Maercker PTO spends months planning this event, having formed a committee specifically for planning it. The parents involved spend time soliciting vendors, planning activities, gathering event volunteers and getting staff students and teachers involved. This culminates in the exciting event that happened on Tuesday.

The event was a smorgasbord of food, activities, crafts, student performances and information. Holmes School was brimming with students and parents, some dressed in their own traditional clothing. Upon walking in, visitors were greeted by volunteers who invited them to enjoy a dance performance, view displays of items from around the world, and sample food — so much food. Arts & crafts activities included Japanese Cherry Blossoms, Brazilian headdresses and Indian henna tattoos. Mrs. Quirk, principal at Westview Hills, hosted bingo for the evening.  

Early in the evening, there was an open gym where students (and parents) were encouraged to bust a move. Later, families were treated to an intricate Maharashtran dance called a Lavani by Seema Gadre, Shubrhra Moudgil and Hanitha Puranam. After the Lavani, all students were invited back to the floor to compete in a Fortnight “Flossing” contest. Attendees were able to purchase tickets for sampling from the dozens of ethnic dishes from all over the world from Lithuanian donuts to Jamaican hand pies to Filipino lumpia.


(Above - AP Chris Lin serving families)

Dozens of District 60 families enjoyed various ethnic dishes served up by parents, students, and staff. Elizabeth Ojeda, 3rd grade teacher at Maercker School, volunteered in the tasting area for the first time after having served in other areas in years past.

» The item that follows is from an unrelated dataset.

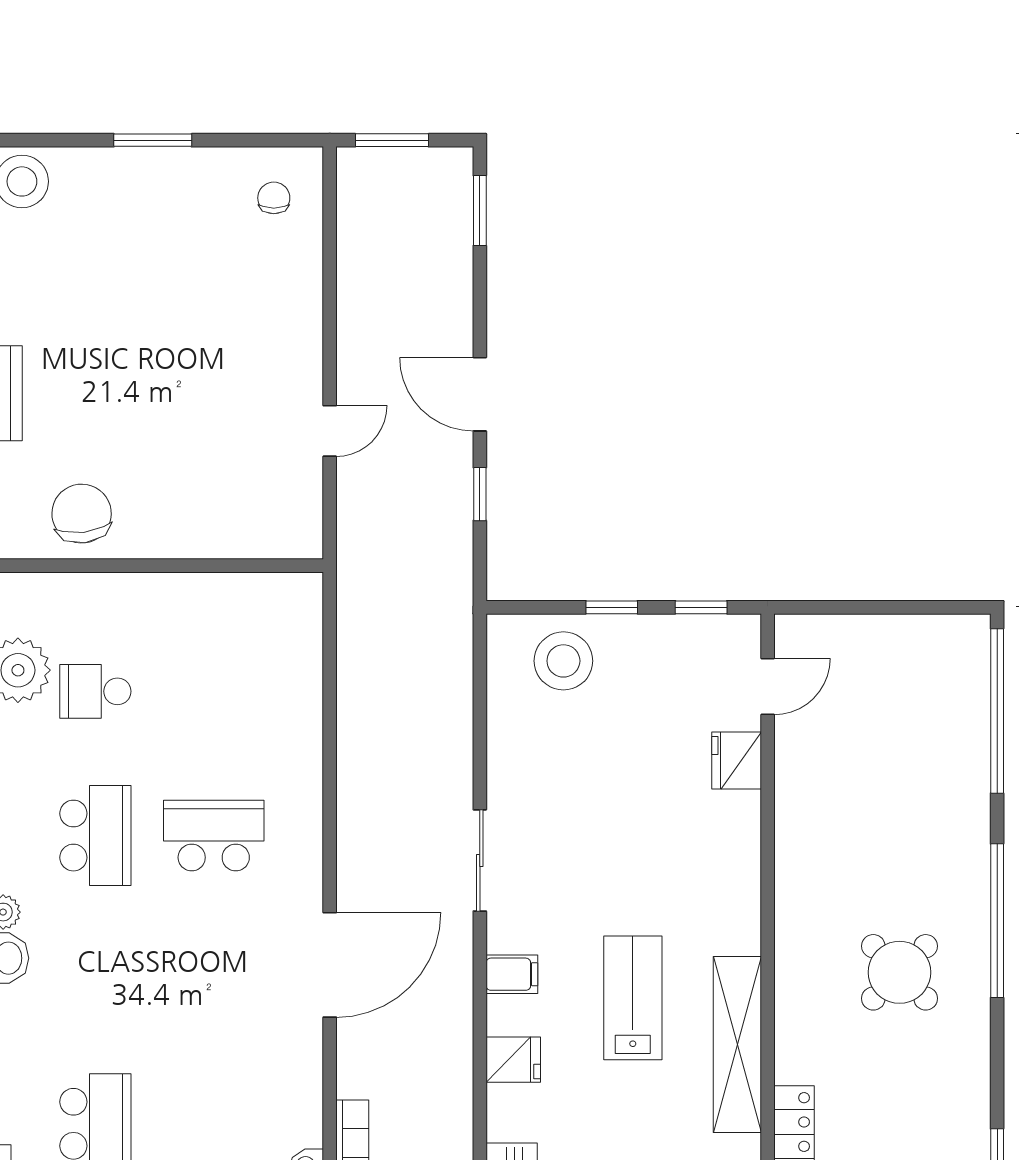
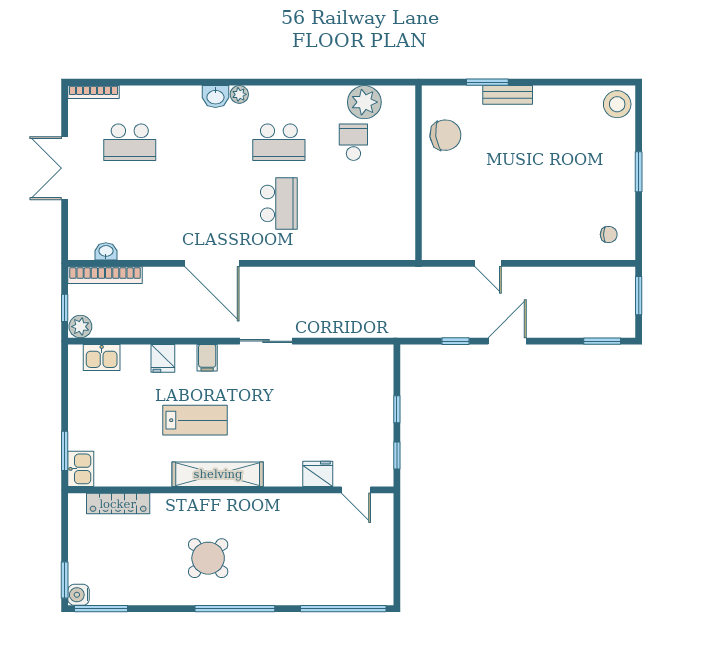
stool: (563, 661) -> (369, 384), removed
shelving: (737, 1044) -> (218, 474), moved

She was pleasantly overwhelmed by the diversity she could see in the room, which she felt reflected her own classroom – where students are native speakers of nine other languages. Noting that it’s important for D60 to be visible and active in its community, Ojeda also remarked, “This event is important [for D60 families] because it shows them how welcoming this district is for them and allows them to interact with one another.”


Maercker D60 serves a diverse community and seeks to give its families the opportunity to share their cultures with others. The annual cultural fest is an educational and enriching experience that everyone benefits from. Maercker 60 is thankful to all families, volunteers, donors and especially the PTO who continues to bring events like this to the Maercker community.